Tool to generate machine learning models to detect port scans
Open Argus 3.0.8.2 (argus and clients)
Nmap 7.91
Python 3.8.10
pandas 1.2.4
numpy 1.20.3
Matplotlib 3.4.2
sklearn 0.24.2
There are other python dependencies not listed here, but they can be installed on the way.
This project needs several .argus files, i.e. network flow information files, stored in "./trainData/netflows" folder. These files must have authentical network flows and port scan network flows. You can generate those files using argus and argus clients to record network activity, or converting existing .pcap files to a netflow version (.argus). Refer to argus documentation on how to do that.

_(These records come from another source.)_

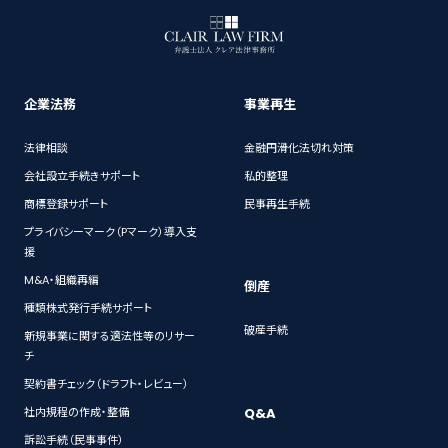
企業法務
事業再生
法律相談
金融円滑化法切れ対策
会社設立手続きサポート
私的整理
商標登録サポート
民事再生手続
プライバシーマーク（Pマーク）導入支
援
M&A・組織再編
倒産
種類株式発行手続サポート
破産手続
新規事業に関する適法性等のリサー
チ
契約書チェック（ドラフト・レビュー）
Q&A
社内規程の作成・整備
訴訟手続（民事事件）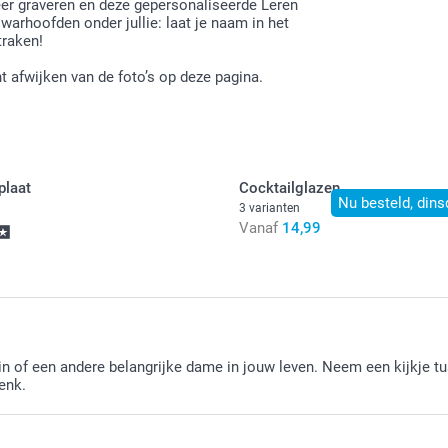
leer graveren en deze gepersonaliseerde Leren
 warhoofden onder jullie: laat je naam in het
traken!
t afwijken van de foto’s op deze pagina.
plaat
Cocktailglazen
Nu besteld, dins
3 varianten
Vanaf
14,99
din of een andere belangrijke dame in jouw leven. Neem een kijkje 
enk.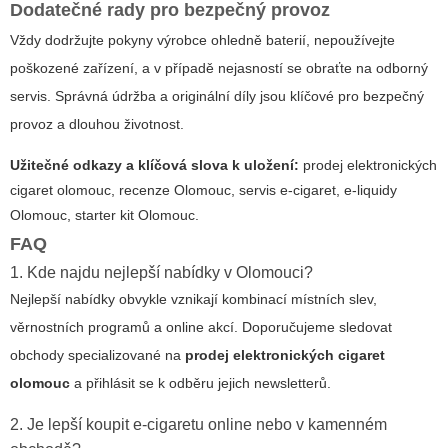
Dodatečné rady pro bezpečný provoz
Vždy dodržujte pokyny výrobce ohledně baterií, nepoužívejte
poškozené zařízení, a v případě nejasností se obraťte na odborný
servis. Správná údržba a originální díly jsou klíčové pro bezpečný
provoz a dlouhou životnost.
Užitečné odkazy a klíčová slova k uložení:
prodej elektronických
cigaret olomouc
, recenze Olomouc, servis e-cigaret, e-liquidy
Olomouc, starter kit Olomouc.
FAQ
1. Kde najdu nejlepší nabídky v Olomouci?
Nejlepší nabídky obvykle vznikají kombinací místních slev,
věrnostních programů a online akcí. Doporučujeme sledovat
obchody specializované na
prodej elektronických cigaret
olomouc
a přihlásit se k odběru jejich newsletterů.
2. Je lepší koupit e-cigaretu online nebo v kamenném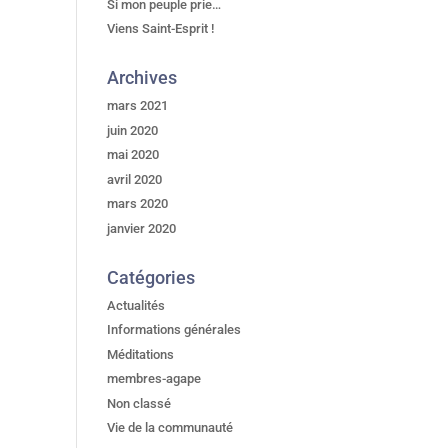
Si mon peuple prie…
Viens Saint-Esprit !
Archives
mars 2021
juin 2020
mai 2020
avril 2020
mars 2020
janvier 2020
Catégories
Actualités
Informations générales
Méditations
membres-agape
Non classé
Vie de la communauté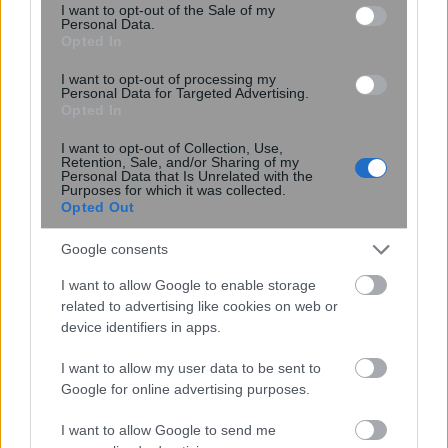
consent section.
I want to opt-out of the Sale of my
Personal Data.
Opted In
Επίθεση στην αλυσίδα εφοδιασμού
I want to opt-out of processing my
Personal Data for Targeted Advertising.
του npm: Παραβιάστηκε το δημοφιλές
Opted In
πακέτο Keyv με 127 εκατ.
εβδομαδιαίες λήψεις
I want to opt-out of Collection, Use,
Retention, Sale, and/or Sharing of my
Personal Data that Is Unrelated with the
Purposes for which it was collected.
Opted Out
Google consents
I want to allow Google to enable storage
related to advertising like cookies on web or
device identifiers in apps.
περισσότερα
I want to allow my user data to be sent to
Google for online advertising purposes.
08:30
||
I want to allow Google to send me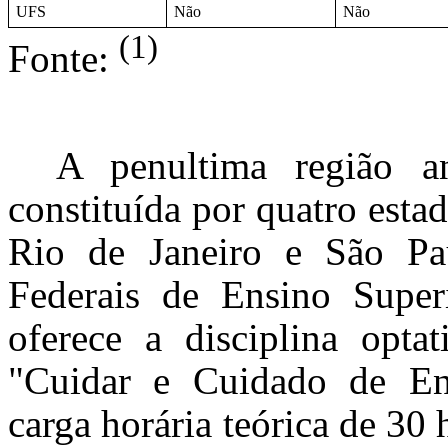
UFS
Não
Não
(1)
Fonte:
A penultima região an
constituída por quatro esta
Rio de Janeiro e São Paul
Federais de Ensino Superi
oferece a disciplina opta
"Cuidar e Cuidado de E
carga horária teórica de 30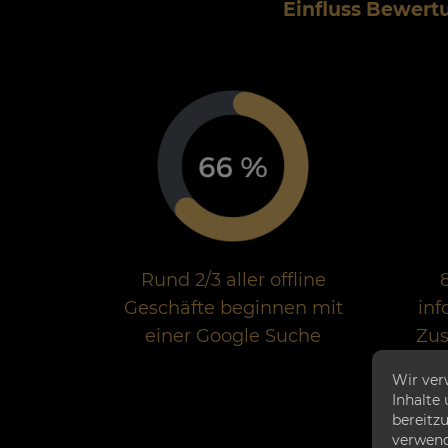
Einfluss Bewert
Rund 2/3 aller offline
Geschäfte beginnen mit
inf
einer Google Suche
Zus
üb
Wir ver
Inhalte
bereitzu
verwend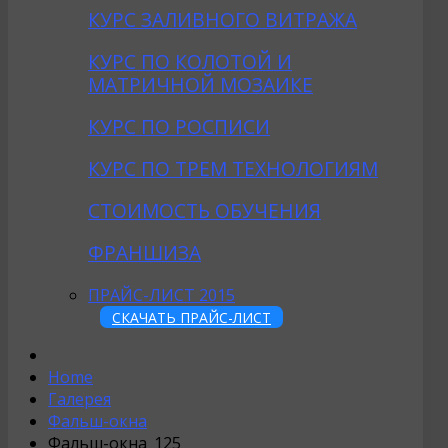
КУРС ЗАЛИВНОГО ВИТРАЖА
КУРС ПО КОЛОТОЙ И
МАТРИЧНОЙ МОЗАИКЕ
КУРС ПО РОСПИСИ
КУРС ПО ТРЕМ ТЕХНОЛОГИЯМ
СТОИМОСТЬ ОБУЧЕНИЯ
ФРАНШИЗА
ПРАЙС-ЛИСТ 2015
СКАЧАТЬ ПРАЙС-ЛИСТ
Home
Галерея
Фальш-окна
Фальш-окна_125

One condition to generete these files is to keep track of wich computers in the network are the attackers, and wich ones are innocents, i.e. we need their ips. Then variables.json file needs these ips in scannerIps and targetIps properties respectively. Aditionally it needs the password for sudo privileges when running the trainer.
variables.json
{
"argusConfig": "./netflowConfFiles",
"trainingData": "./trainData/netflows",
"demoData": "./demoData",
"scannerIps": ["scanner ip here", "scanner ip here"],
"targetIps": ["target ip here", "target ip here"] ,
"password": "password here"
}
Finnally running the train.py file will generate a bagging trained model with the following steps:
After dimensional reduction, the correlation matrix of remaining columns is displayed.
At this point the dataframe is ready to be used in training. Once the training ends, two grapichs are displayed, the first decision tree of the bagged model And the confusion matrix Lastly a column relevance grapich is displayed The model is already created with name bag.pkl.To see the model in action use the demo.py file to view a real time netflow clasification. It will search for a model called bag.pkl and it will use argus in daemon mode to fetch the network traffic on the machine.